Yagi- Is probably the most recognizable antenna type used in the widest variety of applications. Mostly used for VHF reception, it is elegant, simple and is a flexible platform for design modifications that would exhibit predictable patterns in reception, frequency bandwidth and gain. It can be tuned to a specific Frequency or range of Frequencies. The math of the physical construction is deeply rooted in correlation to the electrical wavelength of the Frequency desired. The size of the elements is a dead giveaway to clue one as to the frequency of use; as the frequency of use is lower, the size is greater (though some Low Frequency variants incorporate loading coils to reduce size).

Corner Reflector- Is widely used for UHF reception, but not readily recognizable because of its incorporation into antennas as a subcomponent. It is highly directive and tunable, and gain comes from some physical characteristics related to length. It has a small profile and wind load, yet is limited in gain as there are limits to the typical gain/size increase projections that other antenna designs enjoy.

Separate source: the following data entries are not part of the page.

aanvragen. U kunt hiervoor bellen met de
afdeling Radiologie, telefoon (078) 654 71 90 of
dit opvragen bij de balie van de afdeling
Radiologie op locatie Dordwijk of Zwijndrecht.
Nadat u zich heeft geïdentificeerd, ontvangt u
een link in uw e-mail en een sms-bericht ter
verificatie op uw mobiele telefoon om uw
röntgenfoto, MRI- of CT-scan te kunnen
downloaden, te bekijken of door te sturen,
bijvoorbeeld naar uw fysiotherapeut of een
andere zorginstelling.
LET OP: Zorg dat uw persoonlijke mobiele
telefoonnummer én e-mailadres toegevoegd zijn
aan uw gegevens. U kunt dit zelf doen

The gain is primarily related to its efficiency, the long boom component is a key means to this end, as the multiple director elements attract and guide the signal towards the driven element. Whereas a variety of corner reflector designs all look the same in size and shape, the increase in boom length and number of director elements directly correlates to its gain potential.

Bowtie- Is respected as the Master of UHF reception due to the physicality of size. It uses more than one driven element to collect the signal, and the increase in the size of the reflector and number of driven elements (the bowties) directly impacts its gain characteristics. The size correlation is that compared to the electrical wavelength of the frequencies desired in reception. As UHF is higher in frequency and shorter in wavelength, a respectable size antenna can mathematically be gargantuan with respect to frequency, yet physically be manageable for installation. The design is unique to UHF however, as the translation to the larger wavelength of VHF frequencies lends itself impractical in size. For this reason, Bowties are poor performers with regards to VHF frequency reception, but absolutely the best for UHF. Small Bowties are the least obtrusive to aesthetics and are wide beam-width to capture sources of signal diverse in azimuth (direction). Large Bowties simply intercept a large portion of the signal wave as it passes by and is most efficient in its ability to funnel the signal through multiple Driven elements into the cable where you need it.

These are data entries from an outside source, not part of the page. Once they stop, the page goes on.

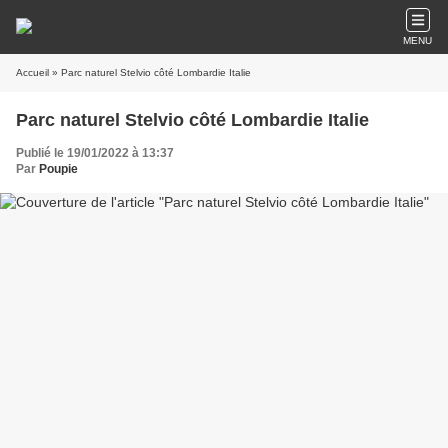
MENU
Accueil
» Parc naturel Stelvio côté Lombardie Italie
Parc naturel Stelvio côté Lombardie Italie
Publié le 19/01/2022 à 13:37
Par
Poupie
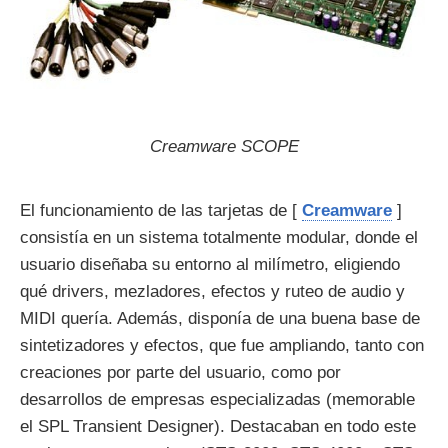
Creamware SCOPE
El funcionamiento de las tarjetas de [
Creamware
]
consistía en un sistema totalmente modular, donde el
usuario diseñaba su entorno al milímetro, eligiendo
qué drivers, mezladores, efectos y ruteo de audio y
MIDI quería. Además, disponía de una buena base de
sintetizadores y efectos, que fue ampliando, tanto con
creaciones por parte del usuario, como por
desarrollos de empresas especializadas (memorable
el SPL Transient Designer). Destacaban en todo este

; ; ; ; ; ; ; ; ; ; ; Most TV antennas (99.9%) that we have grown accustomed to seeing these past decades are actually a combination of Corner Reflector and Yagi, with the long nose in front leading directly to the first reflector panels that physically comprise the Corner Reflector for capture of UHF signals, and the long outward elements bringing up the rear of the antenna comprising the Yagi component of the antenna for VHF reception. Now you can understand why when examining gain and range data for antennas, the differences in the same antenna are delineated along VHF/UHF categories. Two antennas in one is what you get; with the characteristics of VHF/UHF reception with same basic antenna design being so diverse.

Some antennas along this approach will further variate along two paths:

Those whose long VHF Yagi reflector components form more of a “V” shape as opposed to coming out from the boom perfectly perpendicular are shaping the reception pattern to have a broader beam-width, for those markets where the TV station have several Transmitter locations around town, close but not collocated, and

Those that incorporate Bowtie shaped components into the Corner Reflectors up front as to increase UHF gain and range.

I think at this juncture we can understand where the size and number of elements of the antenna directly correspond with the gain and range of the antenna (and detrimentally the weight and wind load).

That is why you will see the number of elements denoted in describing the performance of these styles of antennae. More elements and larger size equals more gain, weight and wind load.